*** EXCERPT PROVIDED Section Begins ***

Long-read landscapes of DNA methylation in liver pathophysiology

Existing techniques for studying HBV methylation, Chloe explained, conflict with those to study host methylation, making for a confusing picture. For this reason, the team aimed to determine whether nanopore sequencing could identify both the methylation of target mammalian genes as well as HBV methylation in infected hosts.

Initially, whole genome sequencing was performed on MinION, using just 1 µg of hepatocyte DNA. As a first assessment, the nanopore methylation calling data was compared to EPIC array data, resulting in high correlation between the two sample datasets. More specifically, Chloe examined transcription factor binding sites, particularly those of HNF4A and FOXA2 – master transcription factors responsible for switching on most of the genes responsible for cellular differentiation. In these areas the team expected to find no evidence of methylation, and this was born out in the data for both techniques.

However, although whole genome sequencing data gives a lot of information with which to investigate methylation patterns, that quantity of detail is not always necessary to achieve the end goal. From prior work, Chloe and team had already identified a subset of genes that are differentially methylated in hepatocytes and are known to be relevant to hepatocyte identity. But, these genes only make up a very small percentage of the genome, which means the numbers of reads on target when using a whole-genome approach is very low. In addition, Chloe explained, the HBV genome is circular, so without a linearisation step the whole genome approach yielded just one read of the HBV genome.

Taken together, this means the team needed a method of PCR-free targeted sequencing. They decided to use the Cas9 sequencing protocol, using 4-6 guide RNAs per gene, with a 10-gene panel. Trialling this yielded between 60 and 350X coverage per gene, with the bigger genes at the lower end of the coverage scale. This represented a huge increase in percentage on target reads, from 0.00001% in the whole-genome experiment to 6.6% using Cas9.

From here, Chloe went on to look at the methylation profile of the targeted genes, and demonstrated this using master transcription factor HNF4A as an example. This gene is known to have multiple different promoters with alternate methylation statuses, and so looking at each individual molecule gave a picture of that individual cell. Using the nanopore data, differentially methylated loci could be examined, in particular a subset of CpGs that differentiate mature hepatocytes from retro-differentiated cells. The ability to do this gives significant insight into whether the cells sampled are a heterogeneous mixture with different methylation statuses.

*** EXCERPT PROVIDED Section Ends ***
*** RECORD EXTRACTS Section Begins ***

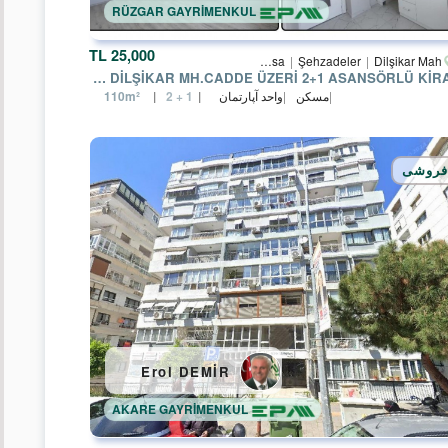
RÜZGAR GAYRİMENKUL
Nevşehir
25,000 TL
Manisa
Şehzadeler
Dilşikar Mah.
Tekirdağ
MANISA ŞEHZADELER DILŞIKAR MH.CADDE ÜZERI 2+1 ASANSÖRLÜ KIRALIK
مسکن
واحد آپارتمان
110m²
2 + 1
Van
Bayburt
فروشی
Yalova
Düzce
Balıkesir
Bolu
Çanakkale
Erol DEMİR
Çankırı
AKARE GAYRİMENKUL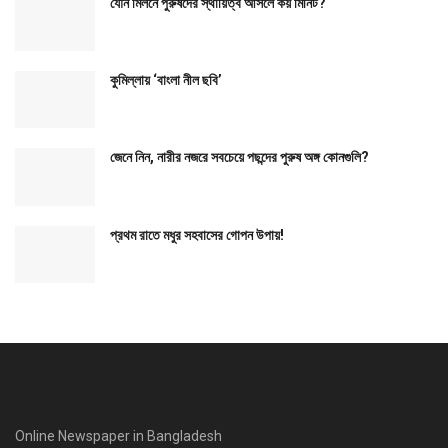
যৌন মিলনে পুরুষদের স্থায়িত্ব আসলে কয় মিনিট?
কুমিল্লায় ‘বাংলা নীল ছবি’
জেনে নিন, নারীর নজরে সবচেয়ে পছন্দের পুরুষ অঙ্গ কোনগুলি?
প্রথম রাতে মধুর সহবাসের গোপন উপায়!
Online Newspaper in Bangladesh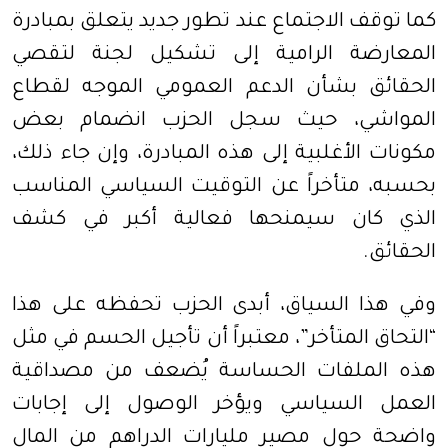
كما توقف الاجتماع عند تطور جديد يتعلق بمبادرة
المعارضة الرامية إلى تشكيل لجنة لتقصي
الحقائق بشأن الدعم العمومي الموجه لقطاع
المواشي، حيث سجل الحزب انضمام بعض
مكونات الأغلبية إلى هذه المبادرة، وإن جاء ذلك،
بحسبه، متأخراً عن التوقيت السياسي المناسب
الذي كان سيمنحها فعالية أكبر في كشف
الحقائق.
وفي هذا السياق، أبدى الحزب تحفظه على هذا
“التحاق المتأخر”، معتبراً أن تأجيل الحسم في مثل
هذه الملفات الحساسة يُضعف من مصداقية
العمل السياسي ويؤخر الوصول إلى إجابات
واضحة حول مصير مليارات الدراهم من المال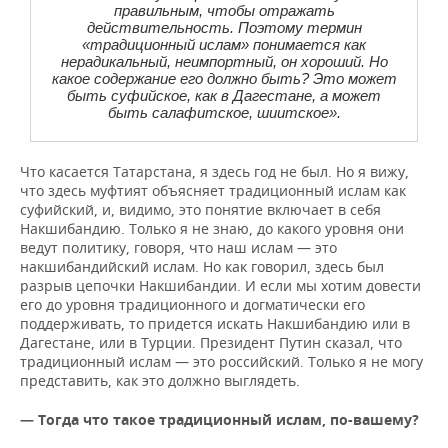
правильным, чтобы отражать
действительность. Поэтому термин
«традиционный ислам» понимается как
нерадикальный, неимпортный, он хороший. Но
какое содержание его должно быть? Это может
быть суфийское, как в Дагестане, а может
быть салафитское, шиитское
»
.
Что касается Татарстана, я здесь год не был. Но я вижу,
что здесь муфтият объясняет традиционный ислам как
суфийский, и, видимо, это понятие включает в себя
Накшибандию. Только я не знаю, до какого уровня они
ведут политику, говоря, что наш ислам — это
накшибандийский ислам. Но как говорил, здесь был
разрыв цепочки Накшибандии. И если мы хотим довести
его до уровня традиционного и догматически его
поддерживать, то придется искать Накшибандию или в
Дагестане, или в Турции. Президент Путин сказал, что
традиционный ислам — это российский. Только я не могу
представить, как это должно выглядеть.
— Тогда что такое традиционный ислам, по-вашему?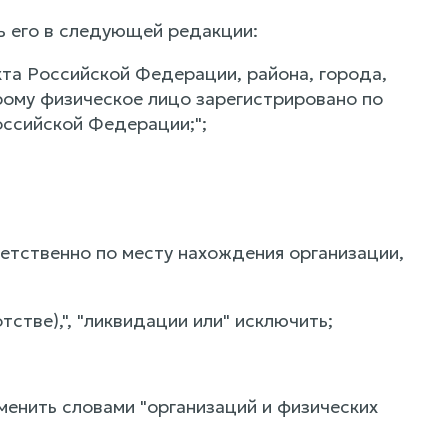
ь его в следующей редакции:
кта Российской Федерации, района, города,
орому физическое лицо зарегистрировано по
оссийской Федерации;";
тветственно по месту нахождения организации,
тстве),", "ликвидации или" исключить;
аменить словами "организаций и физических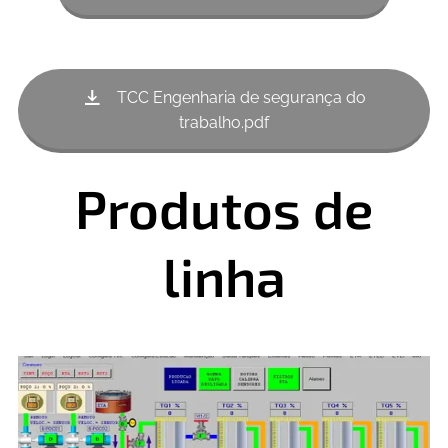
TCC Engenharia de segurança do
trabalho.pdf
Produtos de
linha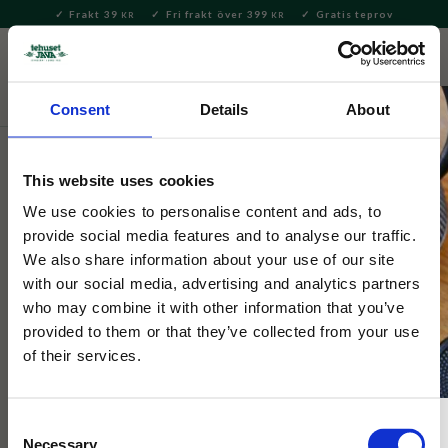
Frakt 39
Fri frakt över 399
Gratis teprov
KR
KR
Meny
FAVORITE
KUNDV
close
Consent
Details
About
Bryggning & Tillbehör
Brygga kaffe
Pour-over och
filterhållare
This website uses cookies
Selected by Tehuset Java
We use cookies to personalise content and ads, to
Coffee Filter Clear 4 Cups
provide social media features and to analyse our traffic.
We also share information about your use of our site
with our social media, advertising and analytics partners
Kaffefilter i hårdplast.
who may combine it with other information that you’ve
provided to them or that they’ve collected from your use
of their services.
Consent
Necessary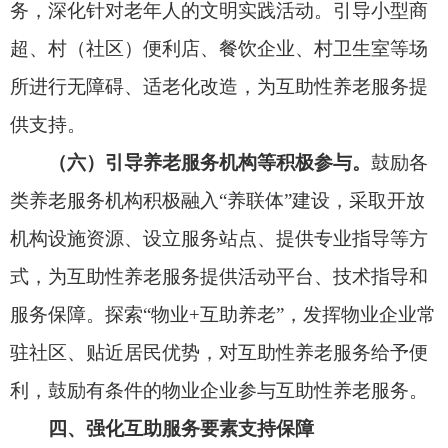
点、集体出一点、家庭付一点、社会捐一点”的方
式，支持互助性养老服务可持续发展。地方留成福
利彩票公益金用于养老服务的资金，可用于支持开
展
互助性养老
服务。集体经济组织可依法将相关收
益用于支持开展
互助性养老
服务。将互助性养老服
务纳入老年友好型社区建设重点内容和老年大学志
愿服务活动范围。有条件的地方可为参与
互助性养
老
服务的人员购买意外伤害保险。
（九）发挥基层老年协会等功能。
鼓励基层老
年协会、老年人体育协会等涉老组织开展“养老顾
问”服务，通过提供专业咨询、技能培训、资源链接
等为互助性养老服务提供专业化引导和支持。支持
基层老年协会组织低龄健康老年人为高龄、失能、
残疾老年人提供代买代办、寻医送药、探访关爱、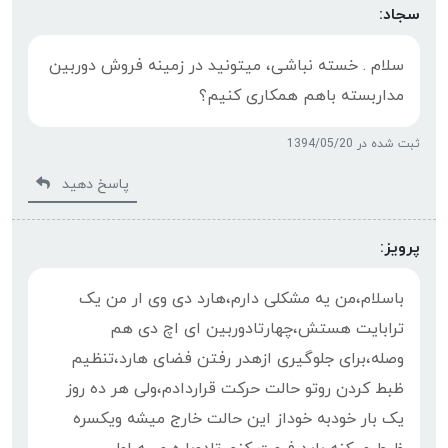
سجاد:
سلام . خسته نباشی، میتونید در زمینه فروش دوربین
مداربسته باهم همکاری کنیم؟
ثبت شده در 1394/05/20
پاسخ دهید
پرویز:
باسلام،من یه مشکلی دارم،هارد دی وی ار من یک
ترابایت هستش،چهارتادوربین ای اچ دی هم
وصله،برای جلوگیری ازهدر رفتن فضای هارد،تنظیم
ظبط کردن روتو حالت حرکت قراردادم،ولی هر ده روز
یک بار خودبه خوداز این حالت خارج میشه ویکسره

*** RECORD EXTRACTS Section Ends ***
*** RECORD EXTRACTS Section Begins ***

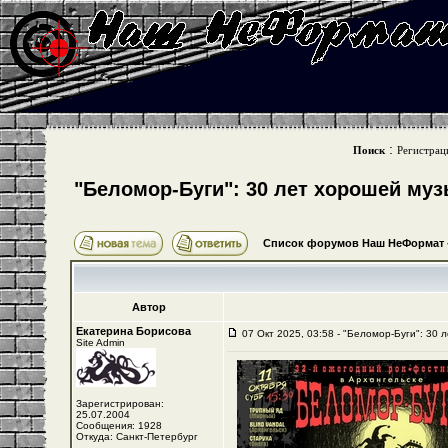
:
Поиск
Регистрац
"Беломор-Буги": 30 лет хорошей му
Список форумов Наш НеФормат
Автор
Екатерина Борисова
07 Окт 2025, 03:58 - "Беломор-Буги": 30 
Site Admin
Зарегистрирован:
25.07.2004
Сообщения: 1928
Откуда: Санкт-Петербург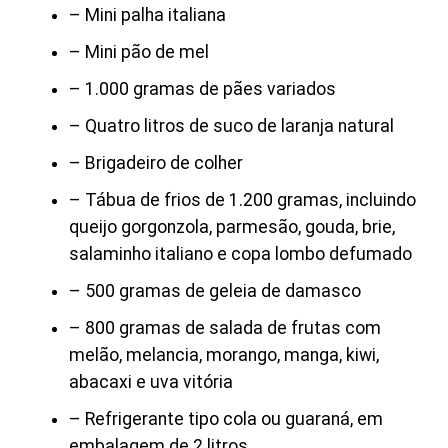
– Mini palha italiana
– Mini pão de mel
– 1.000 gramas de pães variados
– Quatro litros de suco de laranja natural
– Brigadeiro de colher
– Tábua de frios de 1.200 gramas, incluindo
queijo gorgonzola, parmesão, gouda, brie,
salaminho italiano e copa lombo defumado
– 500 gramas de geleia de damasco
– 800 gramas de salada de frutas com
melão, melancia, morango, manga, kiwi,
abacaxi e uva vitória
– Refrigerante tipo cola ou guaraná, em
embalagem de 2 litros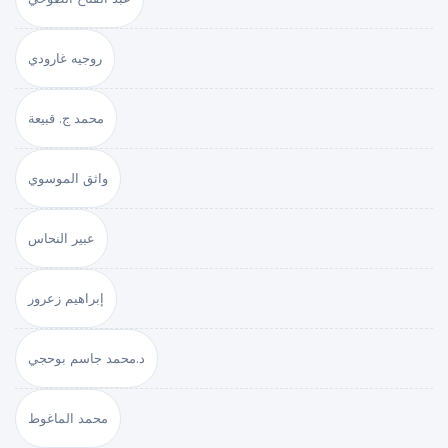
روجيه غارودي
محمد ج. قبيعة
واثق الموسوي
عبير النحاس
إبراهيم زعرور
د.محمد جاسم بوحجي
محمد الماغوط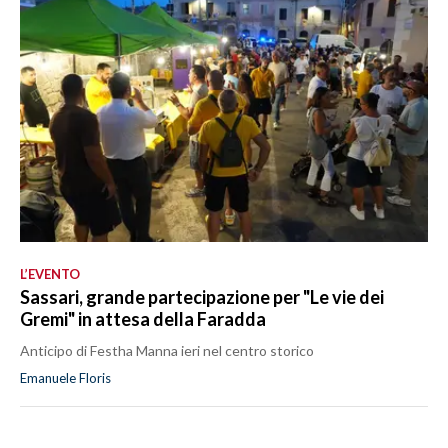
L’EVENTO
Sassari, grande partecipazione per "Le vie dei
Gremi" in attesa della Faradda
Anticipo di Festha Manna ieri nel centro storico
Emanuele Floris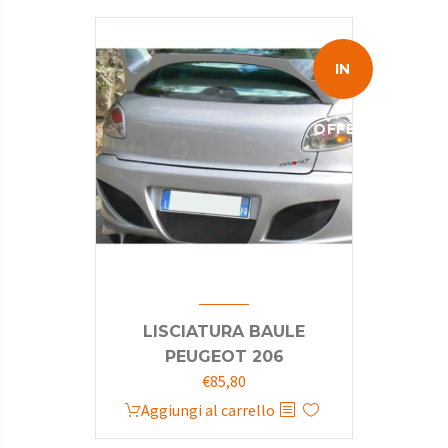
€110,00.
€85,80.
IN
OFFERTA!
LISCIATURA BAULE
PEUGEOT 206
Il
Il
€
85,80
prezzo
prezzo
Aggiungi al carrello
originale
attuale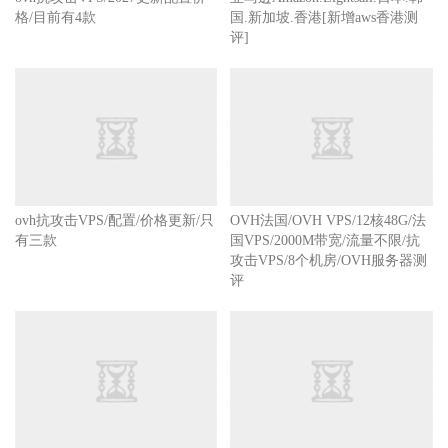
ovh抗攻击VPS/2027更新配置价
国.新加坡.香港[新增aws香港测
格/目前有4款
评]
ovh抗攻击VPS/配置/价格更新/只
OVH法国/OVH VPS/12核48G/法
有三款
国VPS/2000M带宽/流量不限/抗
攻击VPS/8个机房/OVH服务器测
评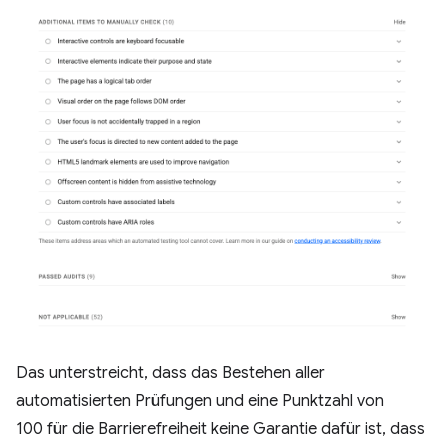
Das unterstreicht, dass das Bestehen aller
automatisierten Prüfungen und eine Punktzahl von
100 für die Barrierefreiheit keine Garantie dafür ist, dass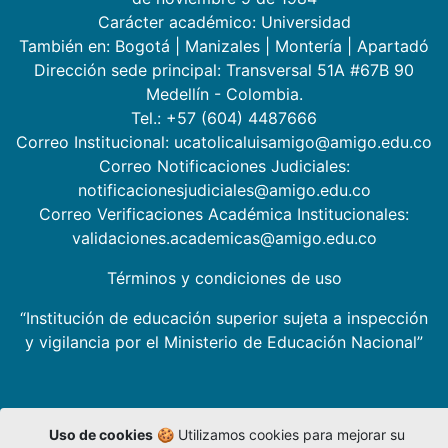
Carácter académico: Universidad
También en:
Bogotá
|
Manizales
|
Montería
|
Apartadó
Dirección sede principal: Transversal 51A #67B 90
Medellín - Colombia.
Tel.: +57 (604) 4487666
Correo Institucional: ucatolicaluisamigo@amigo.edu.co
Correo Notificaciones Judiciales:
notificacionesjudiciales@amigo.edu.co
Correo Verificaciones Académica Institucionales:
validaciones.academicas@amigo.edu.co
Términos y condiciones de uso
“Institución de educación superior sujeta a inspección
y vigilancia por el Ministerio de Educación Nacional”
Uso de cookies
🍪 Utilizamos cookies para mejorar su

*** RECORD EXTRACTS Section Ends ***
*** RECORD EXTRACTS Section Begins ***

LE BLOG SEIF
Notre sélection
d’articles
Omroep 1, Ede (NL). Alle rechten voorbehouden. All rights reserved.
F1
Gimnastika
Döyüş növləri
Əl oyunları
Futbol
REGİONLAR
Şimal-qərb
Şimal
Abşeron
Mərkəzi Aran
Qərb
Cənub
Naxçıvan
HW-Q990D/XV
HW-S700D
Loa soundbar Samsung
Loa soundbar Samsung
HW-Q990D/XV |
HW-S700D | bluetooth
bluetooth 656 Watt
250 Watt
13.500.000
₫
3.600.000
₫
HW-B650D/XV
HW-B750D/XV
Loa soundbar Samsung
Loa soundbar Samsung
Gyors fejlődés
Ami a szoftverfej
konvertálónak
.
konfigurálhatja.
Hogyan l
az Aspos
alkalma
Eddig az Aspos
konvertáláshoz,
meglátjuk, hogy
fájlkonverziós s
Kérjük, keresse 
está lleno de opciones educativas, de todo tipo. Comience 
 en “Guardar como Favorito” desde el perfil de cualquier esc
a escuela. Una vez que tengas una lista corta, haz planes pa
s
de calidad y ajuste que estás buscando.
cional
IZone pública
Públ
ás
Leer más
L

*** RECORD EXTRACTS Section Ends ***

■ PROBLEM STATEMENT
Extend the write-up on nanopore methylation sequencing in liver cells, starting right after its final sentence.

■ RESULT OF THIS EXERCISE
But, Chloe asked, what about HBV? Host methylation can be clearly differentiated, but can we apply the same method to the circular HBV genome? HBV has a lot of genotypes and can be up to 8% variant, meaning a well-conserved site needed to be identified in order to allow for linearisation and sequencing. Following this process gave thousands of on-target reads, and more importantly was able to deliver full-length reads of the HBV genome. To the team’s knowledge, this feat had not been achieved previously, meaning they were very happy with the results.

The final remaining step was to look at methylation patterns in the HBV genome, and the team observed that different genotypes in patient data lead to different methylation profiles. In one example, a clear peak was observed in the pre S1-pre S2 region, correlating well with observations in expression.

By visualising individual molecules using native sequencing, methylation could be observed in particular strands but not others, identifying heterogeneity within the HBV infection population. By using k-means clustering, Chloe was able to identify four distinct clusters within the same patient, providing an interesting route for investigation when determining how and if modified bases in a virus contribute to transcription of particular genes.

In the final part of the talk, Chloe explained that in some patients there is a very low quantity of starting material, or poor quality material obtained from a biopsy, meaning they need a method of further enrichment if possible. To achieve this, the team used adaptive sampling – on-device selection of target molecules and rejection of off-target. Using the algorithm UNCALLED (Kovaka et al., 2020), the efficiency of the Cas9-based assay was increased approximately 10-fold, demonstrating that using adaptive sequencing in conjunction with Cas9 enrichment can really improve throughput of on-target reads.

To conclude, Chloe reiterated that their work showed clearly the ability to sequence methylation from both the host and HBV simultaneously, as well as clustering of epigenotypes.